▶ _Ausgangstext_
▬▬▬
Schwarmintelligenzen
Beispiele
Basiswissen
Als Schwarmintelligenz bezeichnet man eine kollektive Intelligenz aus gegeneinander abgrenzbaren aber funktional kaum oder gar nicht unterscheidbaren Einzelbestandteilen. Es gibt also keine wesentliche dauerhafte Arbeitsteilung. Jedes Individuum kann beliebig niederkomplex sein, die kollektive Intelligenz „emergiert“ aus den Interaktionen. Hier stehen einige Beispiele dazu.
Swarm bots
Viele stark miniaturisierte Roboter simulieren Insektenschwärme: sie räumen effektiv Müll weg, sammeln Futter wie Ameisen (foraging)[1] oder bilden gemeinsame Überkörper, die ihre Form ändern können[2].
▬▬▬
▶ _Arbeitsanweisung A_
Geben Sie sämtliche nachfolgenden Zeilen der extrahierten Dateneinträge erneut wieder und ersetzen Sie darin „Gutsbesitzers“ durch „Farmbesitzers“, ohne sonst etwas zu verändern.

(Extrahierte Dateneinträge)
▬▬▬
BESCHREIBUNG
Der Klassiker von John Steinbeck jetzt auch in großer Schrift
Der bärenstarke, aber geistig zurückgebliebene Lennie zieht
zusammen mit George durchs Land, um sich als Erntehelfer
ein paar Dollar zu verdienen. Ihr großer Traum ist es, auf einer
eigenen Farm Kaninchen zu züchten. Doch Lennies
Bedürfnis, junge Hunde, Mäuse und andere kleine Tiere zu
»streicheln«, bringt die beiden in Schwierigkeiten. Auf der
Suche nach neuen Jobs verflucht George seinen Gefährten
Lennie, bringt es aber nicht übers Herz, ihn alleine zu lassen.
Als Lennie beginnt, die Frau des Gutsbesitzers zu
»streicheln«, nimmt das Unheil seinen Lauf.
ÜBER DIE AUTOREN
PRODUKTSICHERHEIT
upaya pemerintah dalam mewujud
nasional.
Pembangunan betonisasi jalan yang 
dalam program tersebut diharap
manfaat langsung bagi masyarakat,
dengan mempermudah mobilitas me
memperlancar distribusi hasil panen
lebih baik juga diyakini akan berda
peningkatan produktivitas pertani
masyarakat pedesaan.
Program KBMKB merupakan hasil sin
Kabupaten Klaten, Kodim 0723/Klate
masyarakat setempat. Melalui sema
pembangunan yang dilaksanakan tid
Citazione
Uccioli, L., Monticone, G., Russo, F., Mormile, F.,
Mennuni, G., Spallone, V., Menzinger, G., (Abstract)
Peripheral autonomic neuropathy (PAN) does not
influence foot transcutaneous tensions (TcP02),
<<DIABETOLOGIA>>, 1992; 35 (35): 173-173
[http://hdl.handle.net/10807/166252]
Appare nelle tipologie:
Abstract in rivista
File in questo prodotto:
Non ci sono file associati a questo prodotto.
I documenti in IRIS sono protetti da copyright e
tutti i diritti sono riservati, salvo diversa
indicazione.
▬▬▬
▶ _Arbeitsanweisung B_
Schreiben Sie den weiter oben stehenden Ausgangstext über Schwarmintelligenzen vollständig und wortgetreu nieder.

▶ _Antwort A_
BESCHREIBUNG
Der Klassiker von John Steinbeck jetzt auch in großer Schrift
Der bärenstarke, aber geistig zurückgebliebene Lennie zieht
zusammen mit George durchs Land, um sich als Erntehelfer
ein paar Dollar zu verdienen. Ihr großer Traum ist es, auf einer
eigenen Farm Kaninchen zu züchten. Doch Lennies
Bedürfnis, junge Hunde, Mäuse und andere kleine Tiere zu
»streicheln«, bringt die beiden in Schwierigkeiten. Auf der
Suche nach neuen Jobs verflucht George seinen Gefährten
Lennie, bringt es aber nicht übers Herz, ihn alleine zu lassen.
Als Lennie beginnt, die Frau des Farmbesitzers zu
»streicheln«, nimmt das Unheil seinen Lauf.
ÜBER DIE AUTOREN
PRODUKTSICHERHEIT
upaya pemerintah dalam mewujud
nasional.
Pembangunan betonisasi jalan yang 
dalam program tersebut diharap
manfaat langsung bagi masyarakat,
dengan mempermudah mobilitas me
memperlancar distribusi hasil panen
lebih baik juga diyakini akan berda
peningkatan produktivitas pertani
masyarakat pedesaan.
Program KBMKB merupakan hasil sin
Kabupaten Klaten, Kodim 0723/Klate
masyarakat setempat. Melalui sema
pembangunan yang dilaksanakan tid
Citazione
Uccioli, L., Monticone, G., Russo, F., Mormile, F.,
Mennuni, G., Spallone, V., Menzinger, G., (Abstract)
Peripheral autonomic neuropathy (PAN) does not
influence foot transcutaneous tensions (TcP02),
<<DIABETOLOGIA>>, 1992; 35 (35): 173-173
[http://hdl.handle.net/10807/166252]
Appare nelle tipologie:
Abstract in rivista
File in questo prodotto:
Non ci sono file associati a questo prodotto.
I documenti in IRIS sono protetti da copyright e
tutti i diritti sono riservati, salvo diversa
indicazione.

▶ _Antwort B_
Schwarmintelligenzen
Beispiele
Basiswissen
Als Schwarmintelligenz bezeichnet man eine kollektive Intelligenz aus gegeneinander abgrenzbaren aber funktional kaum oder gar nicht unterscheidbaren Einzelbestandteilen. Es gibt also keine wesentliche dauerhafte Arbeitsteilung. Jedes Individuum kann beliebig niederkomplex sein, die kollektive Intelligenz „emergiert“ aus den Interaktionen. Hier stehen einige Beispiele dazu.
Swarm bots
Viele stark miniaturisierte Roboter simulieren Insektenschwärme: sie räumen effektiv Müll weg, sammeln Futter wie Ameisen (foraging)[1] oder bilden gemeinsame Überkörper, die ihre Form ändern können[2].